TASKS FOR THIS EXERCISE —
• A. Using the article on the Sloan Fellowship, decide whether each statement agrees with it: (i) The Sloan Fellowships are three-year grants. (ii) Since 1984, 22 UBC Science researchers have been named Sloan Fellows. (iii) The older algorithms were fast but made many errors. Answer yes or no for each and quote the deciding words.
• B. Answer these questions from the article on the Sloan Fellowship, one answer per line:
(i) Which organization grants the fellowships?
(ii) What does the vertical axis of the graph represent?
(iii) Which speech recognition software is named as an example?

TEXT UNDER STUDY —
===============
Computer science prof wins Sloan Fellowship

In today’s day and age, data is everywhere. What can we do with it all, and how can we analyze it quickly and accurately? Ask Dr. Mark Schmidt, one of the two UBC researchers who were awarded a Sloan Fellowship this year.

The Sloan Fellowships are $65,000, two-year grants awarded to researchers in science, technology, engineering, mathematics and economics. Granted by the Alfred P. Sloan Foundation, they are given annually to 126 researchers in the US and in Canada. Since 1984, 22 UBC Science researchers have been recognized as Sloan Fellows.

“We sort of have data coming out of the ears as we build technology to collect data,” said Schmidt. “But it’s analyzing the data that people are realizing is an issue because we have all this data and we don’t really know what to do with it.”

So what can we do with the massive data horde we have today? We can teach machines how to analyze it so it becomes useful to us humans, a process known as machine learning.

Schmidt was awarded the fellowship largely due to his innovations in machine learning. Machine learning is about taking a large supply of data and analyzing it to find patterns in the data. Speech recognition software, like Siri, is a good example. First, a lot of data on how sounds are transformed into words was collected. Machine learning was then used to build a system that accurately interprets the sounds you’re making into the words you’re speaking.

This graph shows how algorithms have become fast and more efficient over time. The horizontal axis represents time and the vertical axis represents error. Older algorithms (yellow) were very slow but had very little error. Faster algorithms were created by only analyzing some of the data (orange). The method was faster but had an accuracy limit. Schmidt's algorithm is faster and has no accuracy limit.
===============
RECORDED INFORMATION —

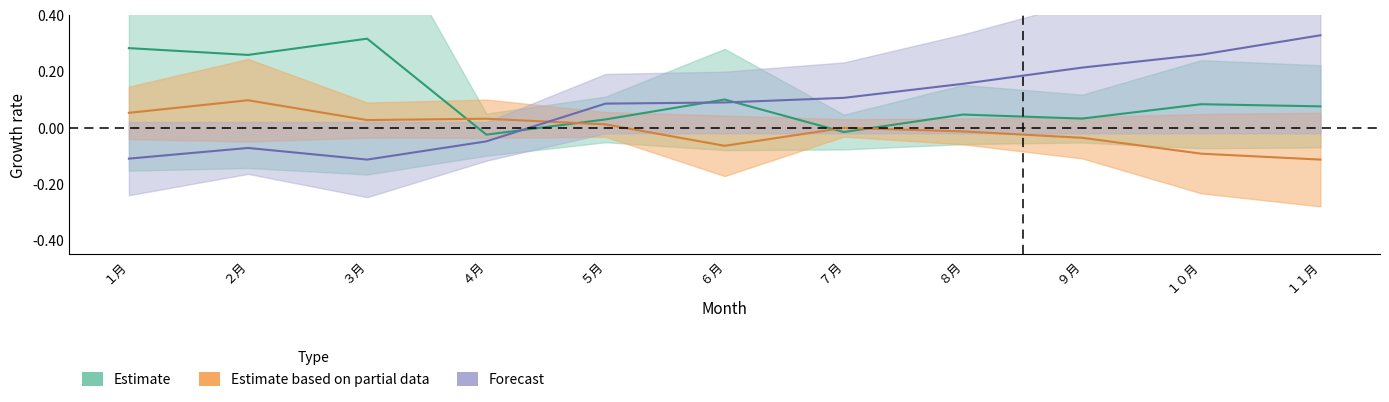

Where does the 2024年_yoy series first go above 0?

５月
===============
ANSWER SET —
• A.
(i) No: "The Sloan Fellowships are $65,000, two-year grants"
(ii) Yes: "Since 1984, 22 UBC Science researchers have been recognized as Sloan Fellows."
(iii) No: "Older algorithms (yellow) were very slow but had very little error."

• B.
(i) The Alfred P. Sloan Foundation
(ii) Error
(iii) Siri